Material and Mehods:
Nonsystematic literature review was carried out between March 1, 2022 and March 25, 2022 using the PubMed database using search combinations of “artificial intelligence,” “deep learning,” “machine learning,” “glaucoma diagnosis,” and “glaucoma progression”.
Results:
The study results demonstrate that numerous AI systems have been developed which may provide insight into new disease biomarkers and which provide high levels of sensitivity and specificity using structural (fundus photographs, spectral domain optical coherence tomography [SD-OCT]) and functional inputs (standard automated perimetry) for glaucoma diagnosis and determination of disease progression which are currently being investigated for clinical application. Fundus photographs are currently the most commonly utilized parameter in AI systems. Diagnostic criteria vary between AI systems, training datasets may not be publicly available, and external validation of models may not be performed, which represent potential barriers to clinical application and utility.
Conclusions:
AI systems show significant potential in the ability to aid in diagnosis of disease development and progression, predict disease development and progression, and identify new biomarkers for disease development to maximize quality and accessibility of care, decrease cost, and lower health disparities. Lack of definitive ground truth in glaucoma diagnosis and challenges in explainability of complex AI systems pose regulatory and clinical application challenges.
Introduction
Despite advancements in diagnostic technology and widespread availability of effective treatments, glaucoma remains the leading cause of irreversible blindness worldwide.1 Blindness due to glaucoma accounts for 3.6 million cases of the more than 33 million individuals aged 50 and older who were blind in 2020 worldwide and was the second most common cause of sight loss certifications in England and Wales in 2018.1,2 While risk factors for the development of glaucoma including elevated intraocular pressure are important metrics to incorporate into clinical care, no single screening test exists for the diagnosis of glaucoma.3 Accurate diagnosis of glaucoma represents a challenge due to identification and application of multiple datapoints, evaluation of structural and functional features of the optic nerve, and incorporation and evaluation of underlying ocular, systemic, and familial risk factors by well-trained, and experienced clinicians.4,5 Due to the asymptomatic nature of glaucoma until late in the disease course, early diagnosis and treatment to preserve functional vision throughout the course of an individual’s life relies on preventative care measures including comprehensive eye examinations.6 While access to eye care has improved globally, significant disparities persist.

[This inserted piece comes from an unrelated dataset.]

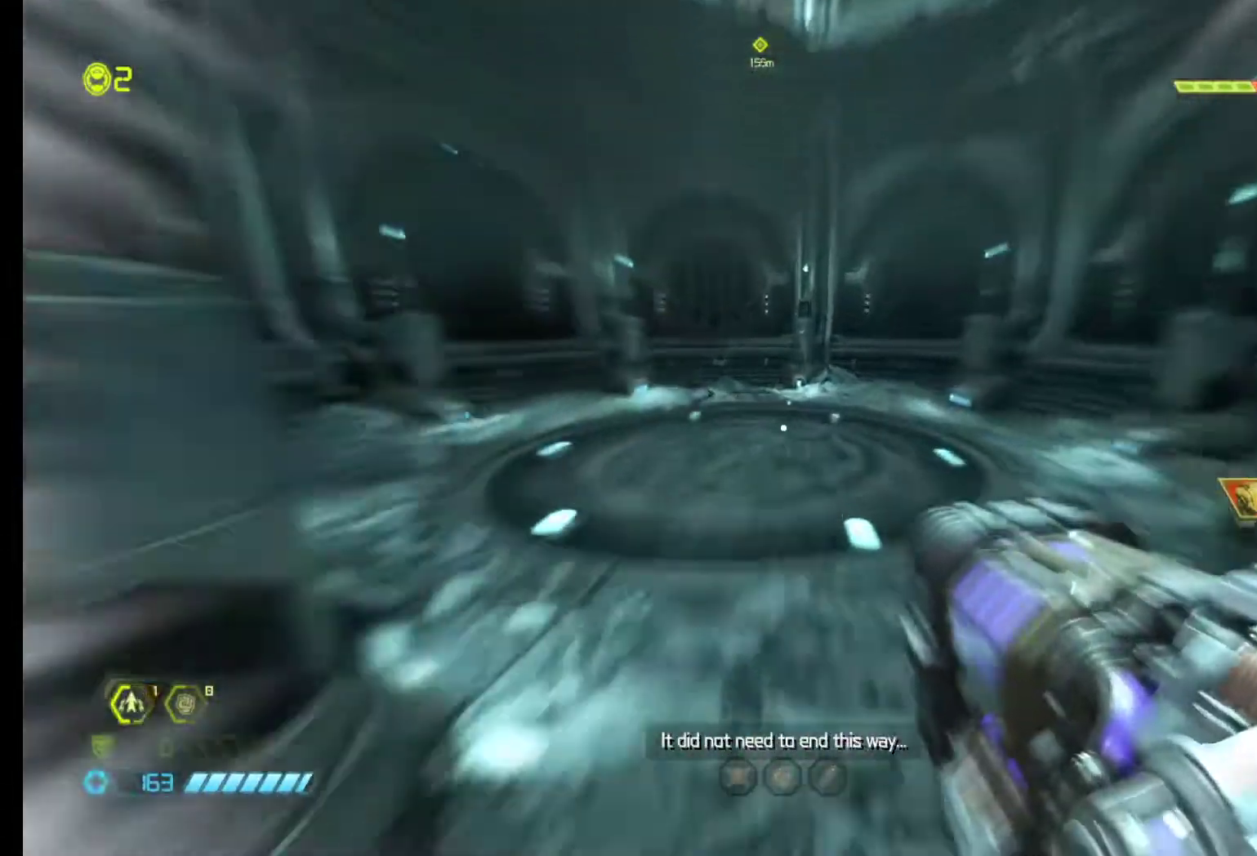
{"keys": ["z"], "mouse": [], "events": [[50, "shift", "up"]]}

Among Americans of high risk for vision loss due to family history of eye disease, existing vision problems, being 65 years of age or greater, and having self-reported diabetes, only 59.9% of individuals were examined by an eye care professional on an annual basis.1,6
The prevalence of undiagnosed glaucoma is estimated to be up to 49% in the population and is associated with complex social, economic, and geographic factors which result in challenges in access to care.7,8 Overdiagnosis of glaucoma is also common leading to unnecessary financial strain on healthcare resources.9,10 Improvement in accuracy of glaucoma diagnosis, earlier identification of disease progression, improvement of screening techniques, prediction of disease development and trajectory, and identification of new biomarkers for disease development which may inform pathophysiology to ultimately lead to identification of new treatment targets are potential areas where our current clinical and research efforts can be enhanced. Artificial intelligence (AI) systems have been successfully deployed in the fields of radiology and pathology and have the ability to inform and improve challenges identified in glaucoma diagnosis and management while addressing global disparities in healthcare delivery, cost, quality, and accessibility of care.11-13 Areas of interest of application of AI-systems include screening and diagnosis, evaluation and incorporation of data, workflow optimization, and disease prediction.11,13 AI-based technologies in healthcare can be considered an additional tool to assist clinicians in facilitating medical decision making.11,13 As additional risk factors, biomarkers, and ancillary imaging strategies are identified, developed, and utilized in a clinical environment, more sophisticated techniques are needed to evaluate, weigh, and incorporate each parameter to support clinicians in the evaluation of patients who have, or may be suspicious of having glaucoma. This review describes the current landscape, contemporary developments, potential clinical applications, and challenges in implementation of AI systems in glaucoma diagnosis and management.
Material and Methods
The search for manuscripts included in this literature review was carried out between March 1 and March 25, 2022 using the database developed by the National Center for Biotechnology Information at the National Library of Medicine, PubMed (http://www.ncbi.nlm.nih.gov/pubmed). Search combinations included “artificial intelligence,” “deep learning,” “machine learning,” “glaucoma diagnosis,” and “glaucoma progression”.
Artificial Intelligence
Artificial intelligence is a branch of computer science which performs human-like tasks and encompasses machine learning and deep learning techniques.11,13Machine learning (ML) represents statistical modeling of artificial neural networks (ANNs). ANNs analyze data through interconnected nodes with modifiable weights.11,13 In the example of utilizing an ANN in order to identify a glaucomatous optic disc in a fundus image, first, a training dataset which is comprised of a large number of labeled images is provided to the system to analyze multiple features of each image to ultimately determine the correct diagnosis, which is often binary in nature (i.e. “glaucoma” or “not glaucoma”). The model continues to develop and adjust input weights by retesting until the desired output is achieved.10 Following successful training of the model it may be deployed to the evaluate test, or unlabeled data.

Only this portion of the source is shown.